We tiptoed to the hedge that divides our property from the Blanchards’ and watched. A figure got out of the car and crept up the driveway to the Blanchard’s porch. He—or she or it—placed something by their door, pressed the doorbell, and scooted down the driveway.
Dad squeezed through the hedge and grabbed the skulker’s jacket. “What are you doing?” he asked.
I squeezed through the hedge, too, and ran up to the door while Dad marched the boy—we could tell that much now—up the driveway behind me.
By the time Dad got to the door, Ben and the rest of his family were crowding around the door, wide-eyed.
“Do you know this boy?” Dad asked.
“It’s Frank Adams,” Mr. Blanchard told us.
Frank was absolutely crimson. He bent down and picked up a plate of cookies. On top of the cookies was a ghost shape cut out of paper. “I just left these,” he explained weakly.
The Blanchards all whooped with laughter. “He was phantoming us!”
“Huh?” Dad and I stared at each other.
“Can I go?” Frank looked desperately at Dad. “Mom’s in the car and probably thinks I’ve been kidnapped.”
Dad let go of Frank’s jacket. “Sorry. I was just trying to watch out for my neighbors,” he said, shaking his head as Frank rushed down the driveway.
I was dying of curiosity. “What was he doing?”

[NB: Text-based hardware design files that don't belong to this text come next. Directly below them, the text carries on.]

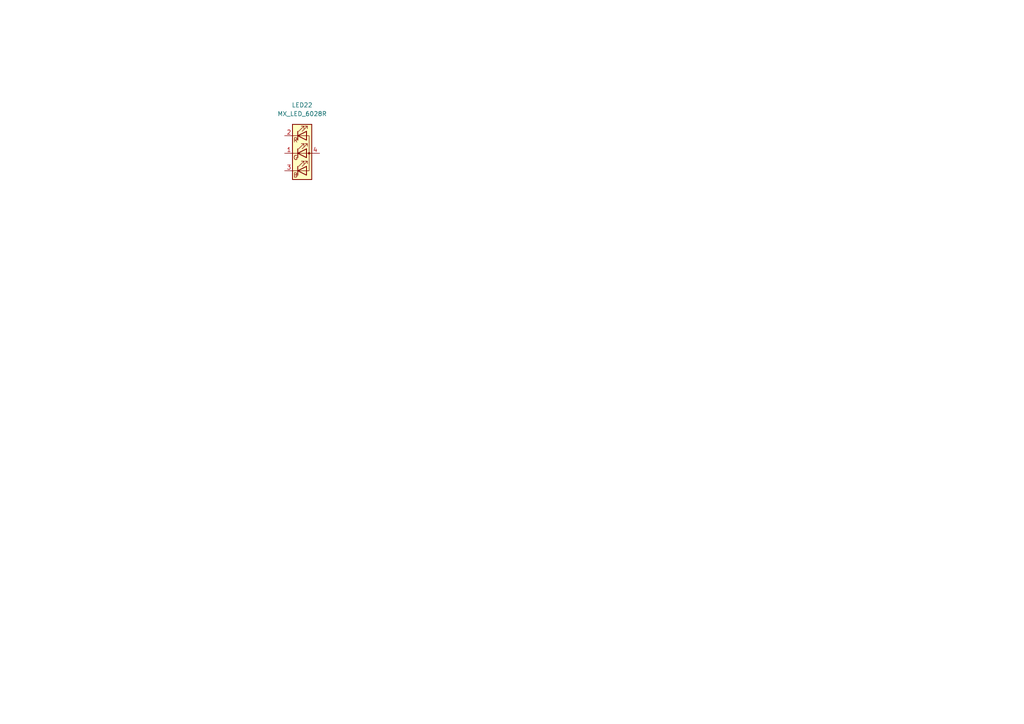
<source format=kicad_sch>
(kicad_sch
	(version 20250114)
	(generator "eeschema")
	(generator_version "9.0")
	(uuid "d80c8e80-caa5-4dd1-a10f-0608fa634085")
	(paper "A4")
	
	(symbol
		(lib_id "PCM_marbastlib-mx:MX_LED_6028R")
		(at 87.63 44.45 0)
		(unit 1)
		(exclude_from_sim no)
		(in_bom yes)
		(on_board yes)
		(dnp no)
		(fields_autoplaced yes)
		(uuid "5939e05a-b125-49e9-b5e8-ff95e72a0edb")
		(property "Reference" "LED22"
			(at 87.63 30.48 0)
			(effects
				(font
					(size 1.27 1.27)
				)
			)
		)
		(property "Value" "MX_LED_6028R"
			(at 87.63 33.02 0)
			(effects
				(font
					(size 1.27 1.27)
				)
			)
		)
		(property "Footprint" "PCM_marbastlib-mx:LED_MX_6028R"
			(at 87.63 45.72 0)
			(effects
				(font
					(size 1.27 1.27)
				)
				(hide yes)
			)
		)
		(property "Datasheet" "https://www.alibaba.com/product-detail/SMD-6028-Smd-Led-RGB-color_60283039151.html"
			(at 87.63 45.72 0)
			(effects
				(font
					(size 1.27 1.27)
				)
				(hide yes)
			)
		)
		(property "Description" "reverse mount RGB LED, green/red/blue/anode. Link: https://www.alibaba.com/product-detail/SMD-6028-Smd-Led-RGB-color_60283039151.html"
			(at 87.63 44.45 0)
			(effects
				(font
					(size 1.27 1.27)
				)
				(hide yes)
			)
		)
		(pin "1"
			(uuid "1cb885bb-634b-4ab4-9e77-d73779ce1943")
		)
		(pin "3"
			(uuid "27cdc4a5-a87c-4478-b644-b180739a71e5")
		)
		(pin "2"
			(uuid "b390aa13-49cb-43ab-80ad-e86de5564b74")
		)
		(pin "4"
			(uuid "06abd14d-032a-4749-9e9b-a0b209f838a7")
		)
		(instances
			(project ""
				(path "/5e57e9b8-50c7-48fe-a23d-55970fa3d315/24a73663-0486-42f2-9724-1ddd5d75bb63"
					(reference "LED22")
					(unit 1)
				)
			)
		)
	)
)

</source>
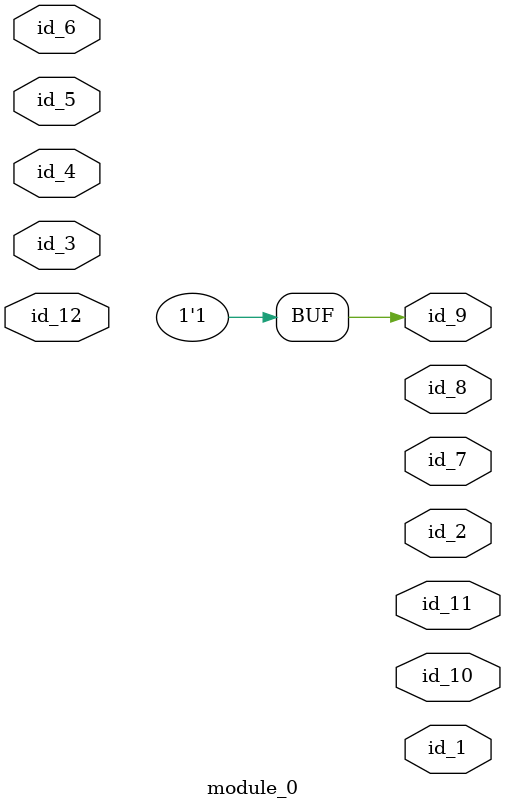
<source format=v>
`resetall
module module_0 (
    id_1,
    id_2,
    id_3,
    id_4,
    id_5,
    id_6,
    id_7,
    id_8,
    id_9,
    id_10,
    id_11,
    id_12
);
  input id_12;
  output id_11;
  output id_10;
  output id_9;
  output id_8;
  output id_7;
  input id_6;
  inout id_5;
  inout id_4;
  inout id_3;
  output id_2;
  output id_1;
  assign id_9 = 1;
endmodule

</source>
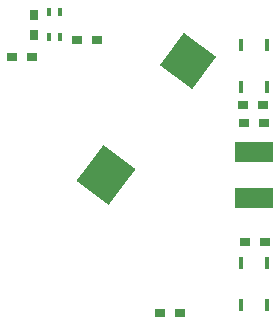
<source format=gbr>
G04 DipTrace 3.2.0.1*
G04 BottomPaste.gbr*
%MOIN*%
G04 #@! TF.FileFunction,Paste,Bot*
G04 #@! TF.Part,Single*
%AMOUTLINE11*
4,1,4,
-0.014147,0.093589,
0.093589,0.014147,
0.014147,-0.093589,
-0.093589,-0.014147,
-0.014147,0.093589,
0*%
%AMOUTLINE14*
4,1,4,
-0.098461,-0.019509,
-0.008482,0.100016,
0.098461,0.019509,
0.008482,-0.100016,
-0.098461,-0.019509,
0*%
%ADD67R,0.015748X0.043307*%
%ADD97R,0.015748X0.031496*%
%ADD107R,0.125984X0.066929*%
%ADD109R,0.035433X0.031496*%
%ADD111R,0.031496X0.035433*%
%ADD127OUTLINE11*%
%ADD130OUTLINE14*%
%FSLAX26Y26*%
G04*
G70*
G90*
G75*
G01*
G04 BotPaste*
%LPD*%
D109*
X381496Y172441D3*
X314567D3*
D107*
X349606Y76772D3*
Y-76772D3*
D109*
X317717Y-224016D3*
X384646D3*
D111*
X-384646Y532677D3*
Y465748D3*
D109*
X-241732Y451575D3*
X-174803D3*
X-457480Y394488D3*
X-390551D3*
X379921Y234252D3*
X312992D3*
X103150Y-458268D3*
X36220D3*
D97*
X-333071Y544094D3*
Y461417D3*
X-297638Y544094D3*
Y461417D3*
D127*
X128346Y380315D3*
D67*
X305906Y433071D3*
X392520D3*
X305906Y293307D3*
X392520D3*
D130*
X-145434Y-867D3*
D67*
X305906Y-293307D3*
X392520D3*
X305906Y-433071D3*
X392520D3*
M02*

</source>
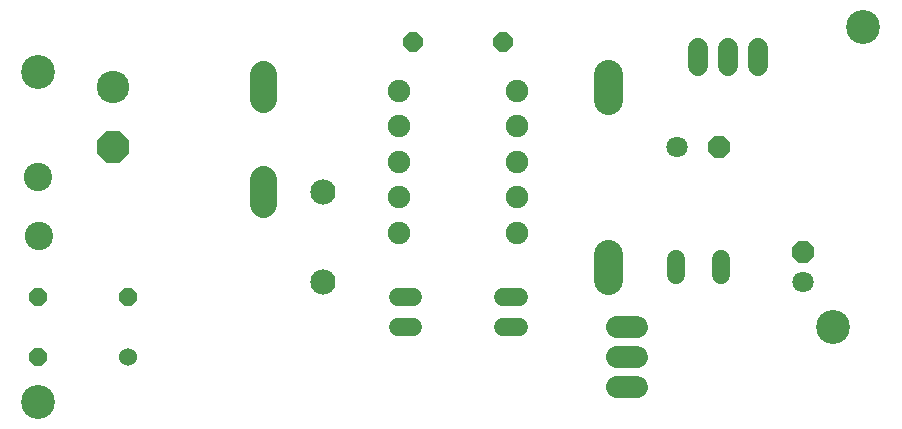
<source format=gbr>
G04 EAGLE Gerber RS-274X export*
G75*
%MOMM*%
%FSLAX34Y34*%
%LPD*%
%INSoldermask Bottom*%
%IPPOS*%
%AMOC8*
5,1,8,0,0,1.08239X$1,22.5*%
G01*
%ADD10C,1.524000*%
%ADD11P,1.649562X8X112.500000*%
%ADD12C,2.743200*%
%ADD13P,2.969212X8X292.500000*%
%ADD14P,1.759533X8X202.500000*%
%ADD15P,1.951982X8X22.500000*%
%ADD16C,1.803400*%
%ADD17P,1.951982X8X112.500000*%
%ADD18C,2.298700*%
%ADD19C,2.133600*%
%ADD20C,2.451100*%
%ADD21C,2.403200*%
%ADD22C,1.727200*%
%ADD23C,1.524000*%
%ADD24C,1.903200*%
%ADD25C,1.879600*%
%ADD26C,2.870200*%


D10*
X190500Y406400D03*
D11*
X190500Y457200D03*
X114300Y457200D03*
X114300Y406400D03*
D12*
X177800Y635000D03*
D13*
X177800Y584200D03*
D14*
X508000Y673100D03*
X431800Y673100D03*
D15*
X690880Y584200D03*
D16*
X655320Y584200D03*
D17*
X762000Y495300D03*
D16*
X762000Y469900D03*
D18*
X304800Y624523D02*
X304800Y645478D01*
X304800Y556578D02*
X304800Y535623D01*
D19*
X355600Y469900D03*
X355600Y546100D03*
D20*
X596900Y623761D02*
X596900Y646240D01*
X596900Y493840D02*
X596900Y471361D01*
D21*
X114200Y558600D03*
X114500Y508300D03*
D22*
X673100Y652780D02*
X673100Y668020D01*
X698500Y668020D02*
X698500Y652780D01*
X723900Y652780D02*
X723900Y668020D01*
D23*
X654050Y489204D02*
X654050Y475996D01*
X692150Y475996D02*
X692150Y489204D01*
X521208Y431800D02*
X508000Y431800D01*
X508000Y457200D02*
X521208Y457200D01*
X431800Y457200D02*
X418592Y457200D01*
X418592Y431800D02*
X431800Y431800D01*
D24*
X419900Y631500D03*
X419900Y601500D03*
X419900Y571500D03*
X419900Y541500D03*
X419900Y511500D03*
X519900Y511500D03*
X519900Y541500D03*
X519900Y571500D03*
X519900Y601500D03*
X519900Y631500D03*
D25*
X604393Y431800D02*
X621157Y431800D01*
X621157Y406400D02*
X604393Y406400D01*
X604393Y381000D02*
X621157Y381000D01*
D26*
X787400Y431800D03*
X812800Y685800D03*
X114300Y368300D03*
X114300Y647700D03*
M02*

</source>
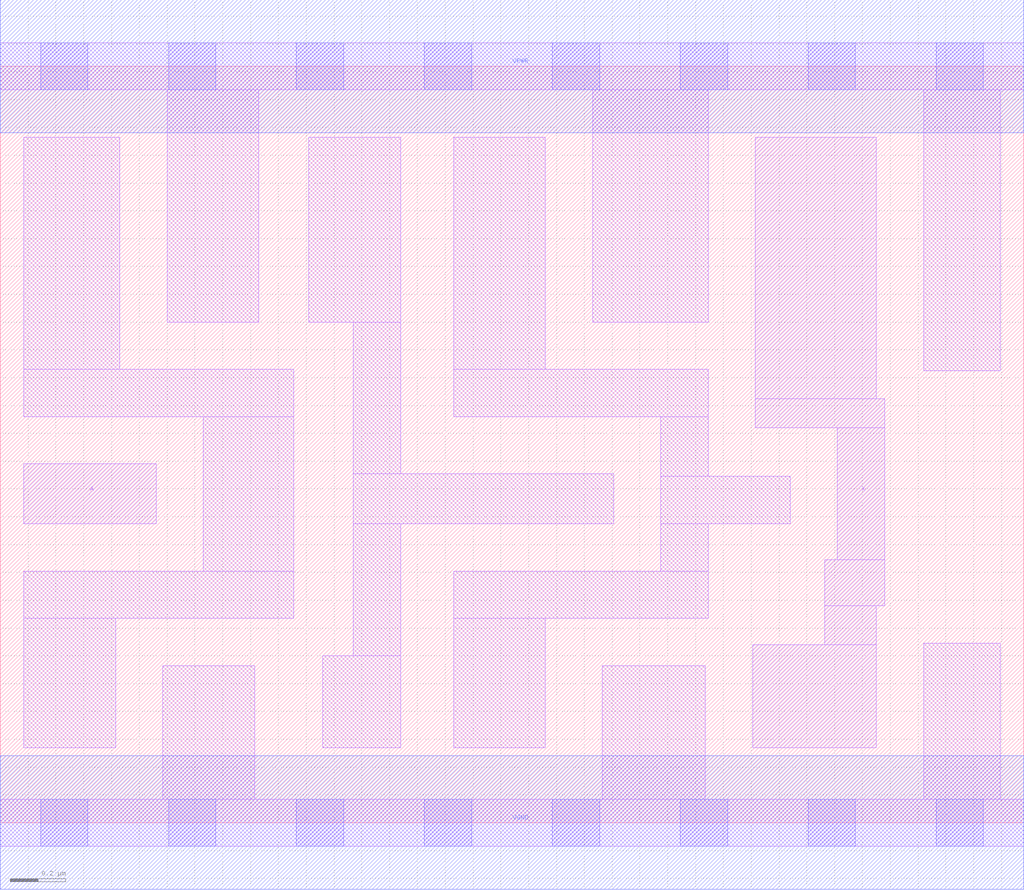
<source format=lef>
# Copyright 2020 The SkyWater PDK Authors
#
# Licensed under the Apache License, Version 2.0 (the "License");
# you may not use this file except in compliance with the License.
# You may obtain a copy of the License at
#
#     https://www.apache.org/licenses/LICENSE-2.0
#
# Unless required by applicable law or agreed to in writing, software
# distributed under the License is distributed on an "AS IS" BASIS,
# WITHOUT WARRANTIES OR CONDITIONS OF ANY KIND, either express or implied.
# See the License for the specific language governing permissions and
# limitations under the License.
#
# SPDX-License-Identifier: Apache-2.0

VERSION 5.7 ;
  NOWIREEXTENSIONATPIN ON ;
  DIVIDERCHAR "/" ;
  BUSBITCHARS "[]" ;
UNITS
  DATABASE MICRONS 200 ;
END UNITS
MACRO sky130_fd_sc_hd__clkdlybuf4s18_2
  CLASS CORE ;
  FOREIGN sky130_fd_sc_hd__clkdlybuf4s18_2 ;
  ORIGIN  0.000000  0.000000 ;
  SIZE  3.680000 BY  2.720000 ;
  SYMMETRY X Y R90 ;
  SITE unithd ;
  PIN A
    ANTENNAGATEAREA  0.213000 ;
    DIRECTION INPUT ;
    USE SIGNAL ;
    PORT
      LAYER li1 ;
        RECT 0.085000 1.075000 0.560000 1.290000 ;
    END
  END A
  PIN X
    ANTENNADIFFAREA  0.397600 ;
    DIRECTION OUTPUT ;
    USE SIGNAL ;
    PORT
      LAYER li1 ;
        RECT 2.705000 0.270000 3.150000 0.640000 ;
        RECT 2.715000 1.420000 3.180000 1.525000 ;
        RECT 2.715000 1.525000 3.150000 2.465000 ;
        RECT 2.965000 0.640000 3.150000 0.780000 ;
        RECT 2.965000 0.780000 3.180000 0.945000 ;
        RECT 3.010000 0.945000 3.180000 1.420000 ;
    END
  END X
  PIN VGND
    DIRECTION INOUT ;
    SHAPE ABUTMENT ;
    USE GROUND ;
    PORT
      LAYER met1 ;
        RECT 0.000000 -0.240000 3.680000 0.240000 ;
    END
  END VGND
  PIN VPWR
    DIRECTION INOUT ;
    SHAPE ABUTMENT ;
    USE POWER ;
    PORT
      LAYER met1 ;
        RECT 0.000000 2.480000 3.680000 2.960000 ;
    END
  END VPWR
  OBS
    LAYER li1 ;
      RECT 0.000000 -0.085000 3.680000 0.085000 ;
      RECT 0.000000  2.635000 3.680000 2.805000 ;
      RECT 0.085000  0.270000 0.415000 0.735000 ;
      RECT 0.085000  0.735000 1.055000 0.905000 ;
      RECT 0.085000  1.460000 1.055000 1.630000 ;
      RECT 0.085000  1.630000 0.430000 2.465000 ;
      RECT 0.585000  0.085000 0.915000 0.565000 ;
      RECT 0.600000  1.800000 0.930000 2.635000 ;
      RECT 0.730000  0.905000 1.055000 1.460000 ;
      RECT 1.110000  1.800000 1.440000 2.465000 ;
      RECT 1.160000  0.270000 1.440000 0.600000 ;
      RECT 1.270000  0.600000 1.440000 1.075000 ;
      RECT 1.270000  1.075000 2.205000 1.255000 ;
      RECT 1.270000  1.255000 1.440000 1.800000 ;
      RECT 1.630000  0.270000 1.960000 0.735000 ;
      RECT 1.630000  0.735000 2.545000 0.905000 ;
      RECT 1.630000  1.460000 2.545000 1.630000 ;
      RECT 1.630000  1.630000 1.960000 2.465000 ;
      RECT 2.130000  1.800000 2.545000 2.635000 ;
      RECT 2.165000  0.085000 2.535000 0.565000 ;
      RECT 2.375000  0.905000 2.545000 1.075000 ;
      RECT 2.375000  1.075000 2.840000 1.245000 ;
      RECT 2.375000  1.245000 2.545000 1.460000 ;
      RECT 3.320000  0.085000 3.595000 0.645000 ;
      RECT 3.320000  1.625000 3.595000 2.635000 ;
    LAYER mcon ;
      RECT 0.145000 -0.085000 0.315000 0.085000 ;
      RECT 0.145000  2.635000 0.315000 2.805000 ;
      RECT 0.605000 -0.085000 0.775000 0.085000 ;
      RECT 0.605000  2.635000 0.775000 2.805000 ;
      RECT 1.065000 -0.085000 1.235000 0.085000 ;
      RECT 1.065000  2.635000 1.235000 2.805000 ;
      RECT 1.525000 -0.085000 1.695000 0.085000 ;
      RECT 1.525000  2.635000 1.695000 2.805000 ;
      RECT 1.985000 -0.085000 2.155000 0.085000 ;
      RECT 1.985000  2.635000 2.155000 2.805000 ;
      RECT 2.445000 -0.085000 2.615000 0.085000 ;
      RECT 2.445000  2.635000 2.615000 2.805000 ;
      RECT 2.905000 -0.085000 3.075000 0.085000 ;
      RECT 2.905000  2.635000 3.075000 2.805000 ;
      RECT 3.365000 -0.085000 3.535000 0.085000 ;
      RECT 3.365000  2.635000 3.535000 2.805000 ;
  END
END sky130_fd_sc_hd__clkdlybuf4s18_2
END LIBRARY

</source>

Becky sighed. “Different families in our ward—our church congregation—have been going around on Mondays and secretly leaving treats on other people’s door-steps. We say that the Family Night Phantom left them.”
Dad and I stared at each other again and raised our eyebrows.
“Better cookies than vandalism,” Dad finally said with a shrug.
“I bet that’s what you were doing last week. Right?” I asked Ben.
He nodded, embarrassed.
As Dad and I walked home, I thought again how weird Latter-day Saints were. Who else would leave cookies and stuff at people’s houses without being seen? Crazy!
The next Monday night our doorbell rang. Mom, Dad, and Tina were all watching TV, so I went to see who was there.
Nobody was there! At first I thought it was somebody’s idea of a dumb joke. Then I looked down. The Blanchards had phantomed us! They’d left a plate of brownies and a silly drawing of a ghost.
Nutty, right? Absolutely nutty. But I must say, the brownies were delicious. Maybe family night phantoms aren’t so weird after all.